WHAT IS BEING ASKED: Reproduce the listing word for word. Skip any image.
━━━━━━━━━━━━━━━━━━━━
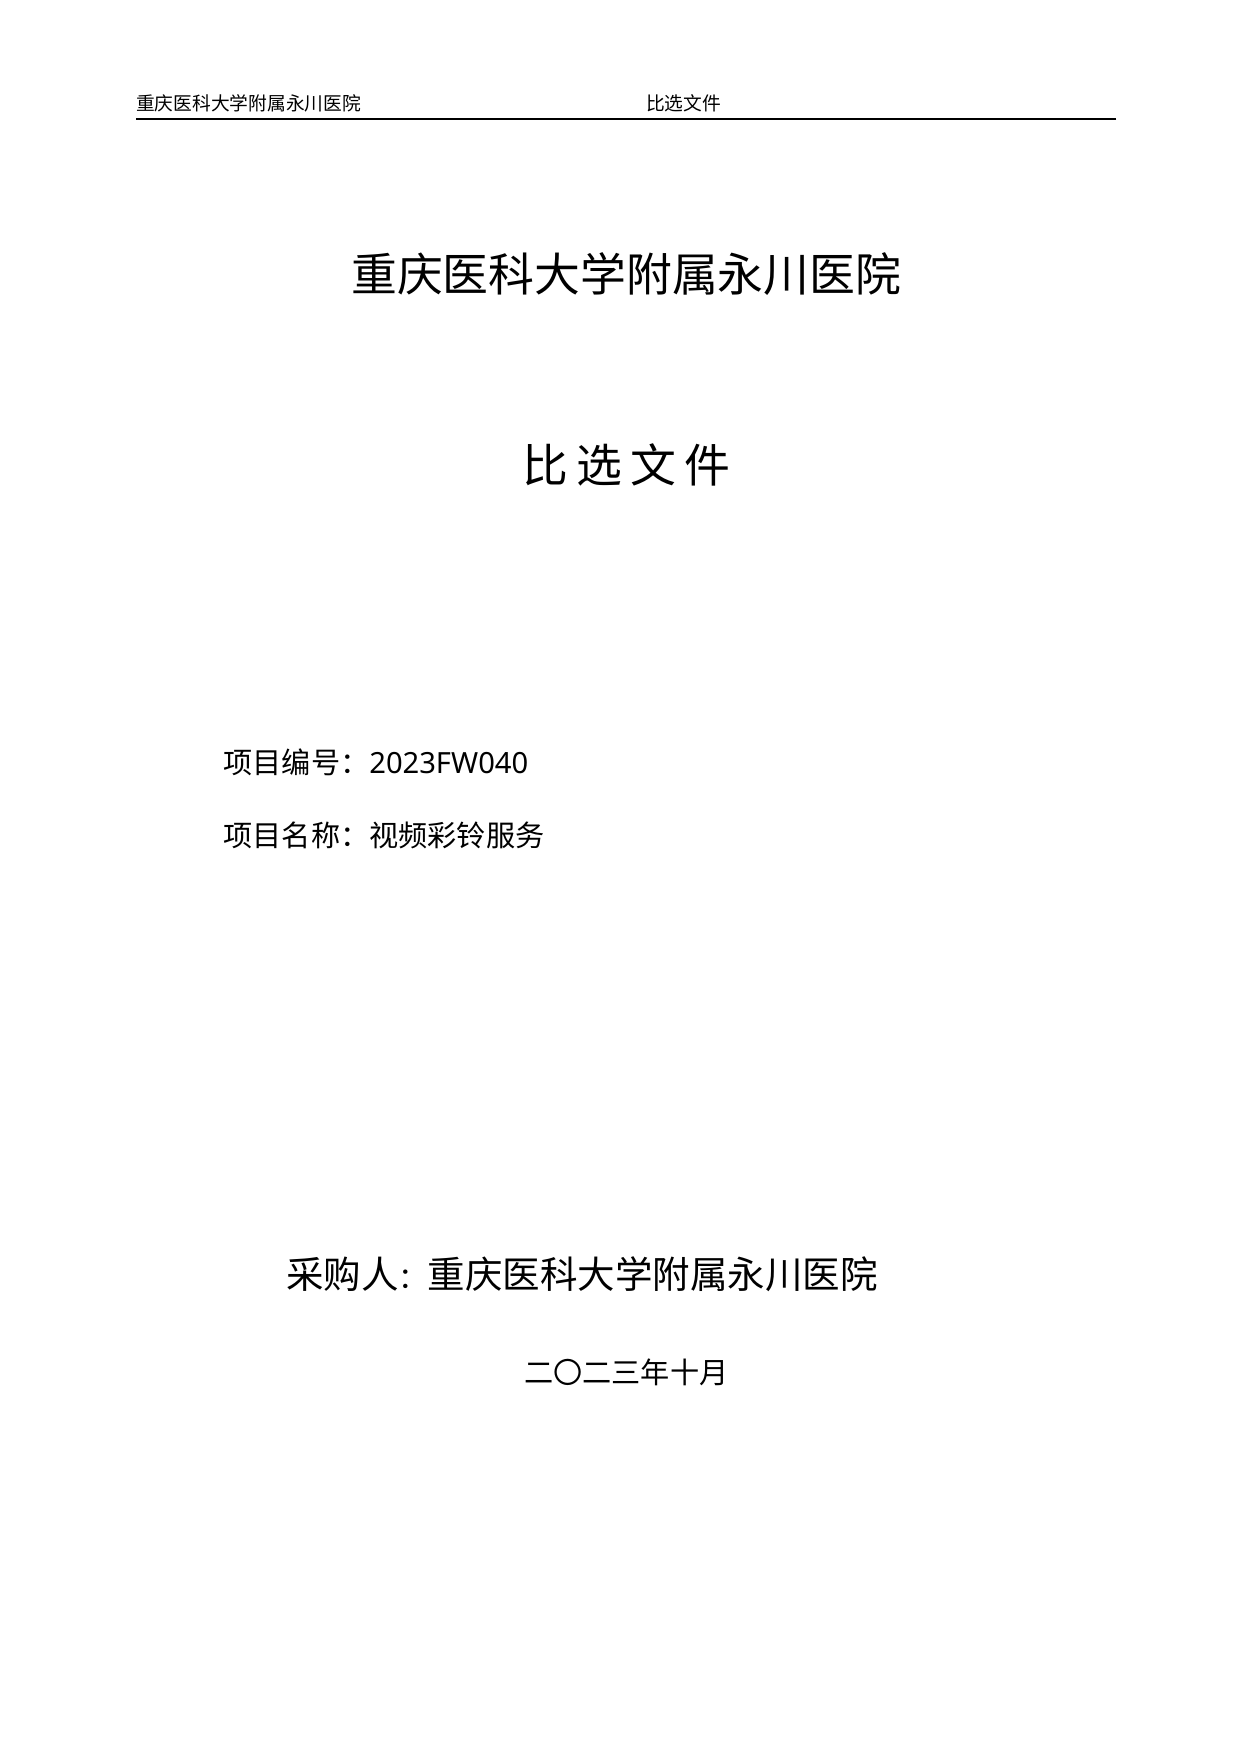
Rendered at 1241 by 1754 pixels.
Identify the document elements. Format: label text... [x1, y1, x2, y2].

text 重庆医科大学附属永川医院 [136, 238, 1116, 305]
text 采购人：重庆医科大学附属永川医院 [136, 1225, 1116, 1304]
text 比选文件 [136, 430, 1116, 496]
text 二〇二三年十月 [136, 1348, 1116, 1392]
text 项目编号：2023FW040 [136, 715, 1116, 788]
text 项目名称：视频彩铃服务 [136, 788, 1116, 861]
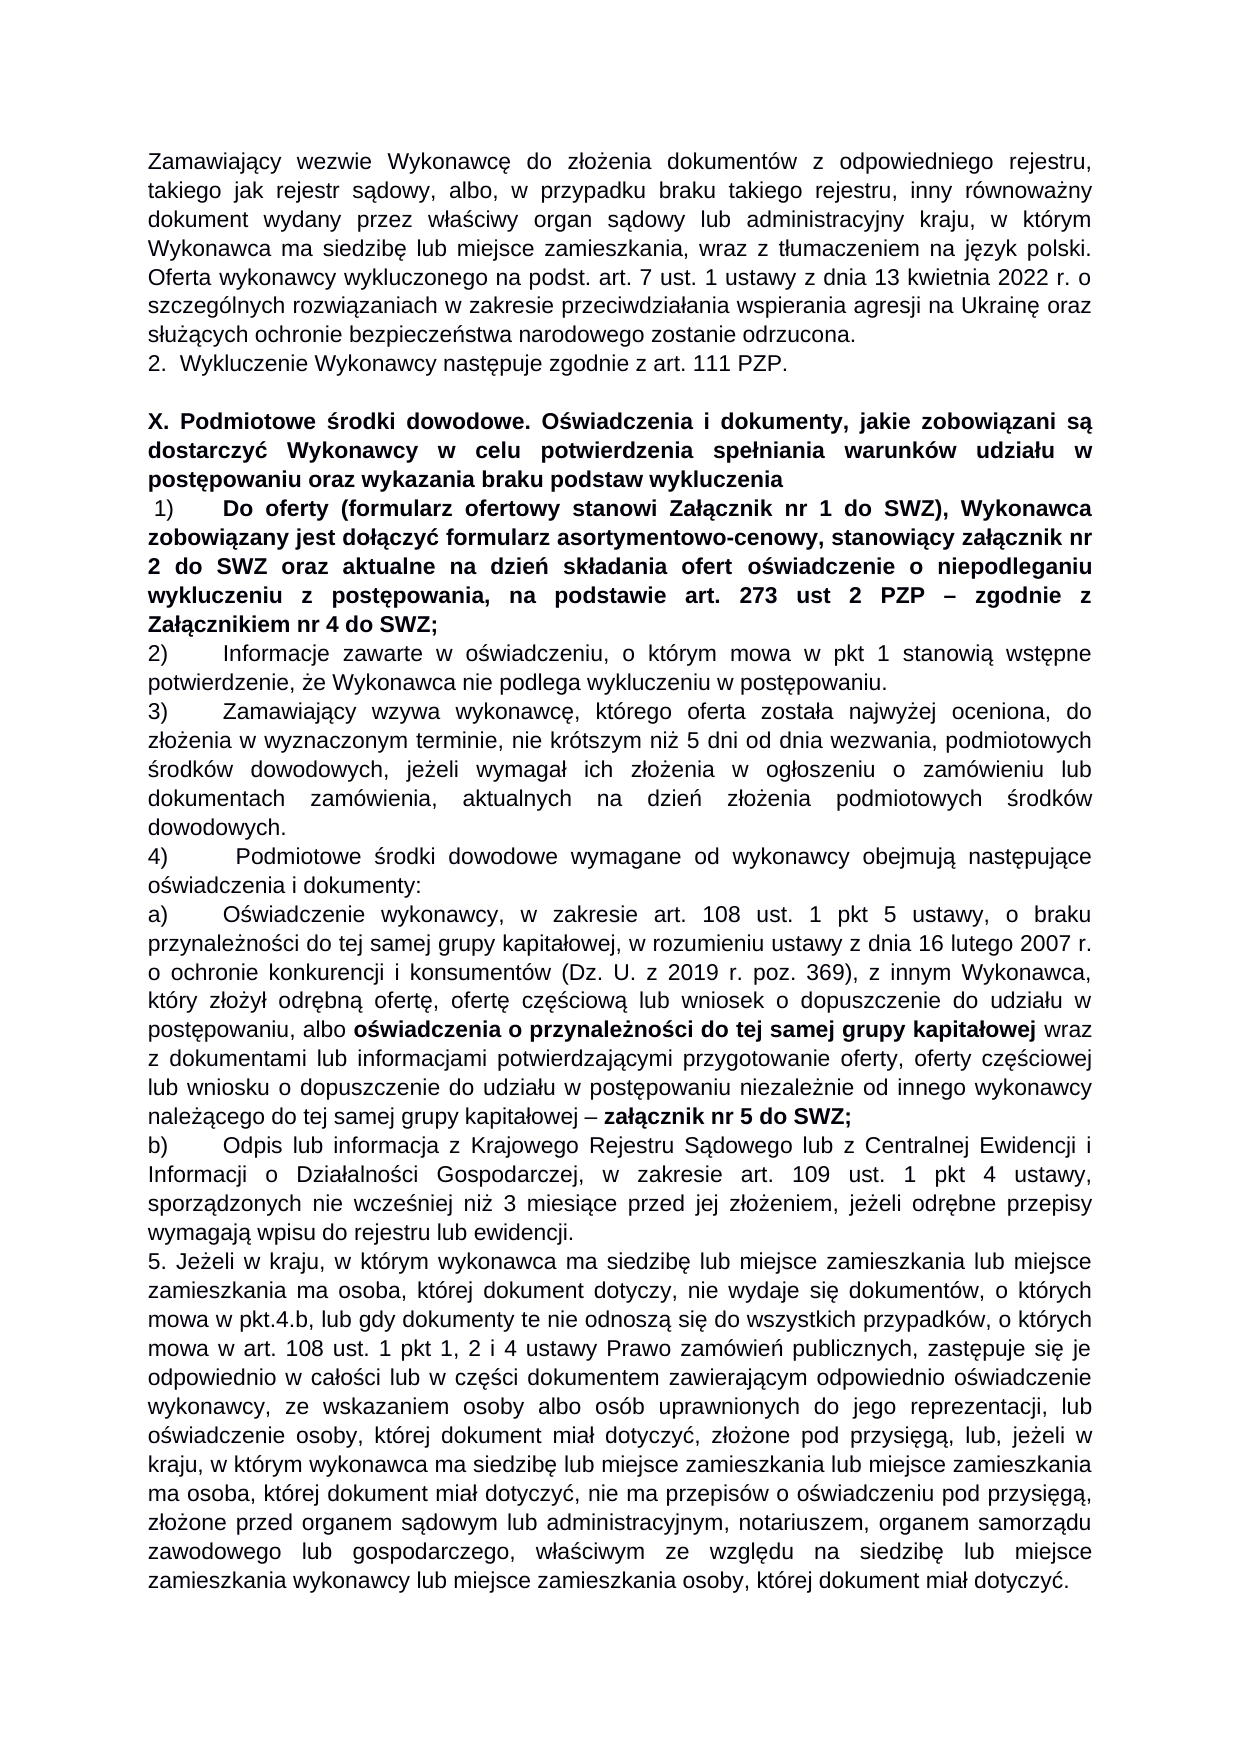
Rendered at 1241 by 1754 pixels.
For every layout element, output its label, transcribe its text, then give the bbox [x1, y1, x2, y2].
━━━━━━━━━━━━━━━━━━━━
RESULT OF THIS TASK:
Rendered at 1241 by 1754 pixels.
Identify the document elements. Format: label text... [x1, y1, x2, y2].

text 重庆医科大学附属永川医院 [136, 238, 1116, 305]
text 采购人：重庆医科大学附属永川医院 [136, 1225, 1116, 1304]
text 比选文件 [136, 430, 1116, 496]
text 二〇二三年十月 [136, 1348, 1116, 1392]
text 项目编号：2023FW040 [136, 715, 1116, 788]
text 项目名称：视频彩铃服务 [136, 788, 1116, 861]
Rendered at 1241 by 1754 pixels.
For every layout element, output its label, transcribe its text, then give the bbox [x1, y1, x2, y2].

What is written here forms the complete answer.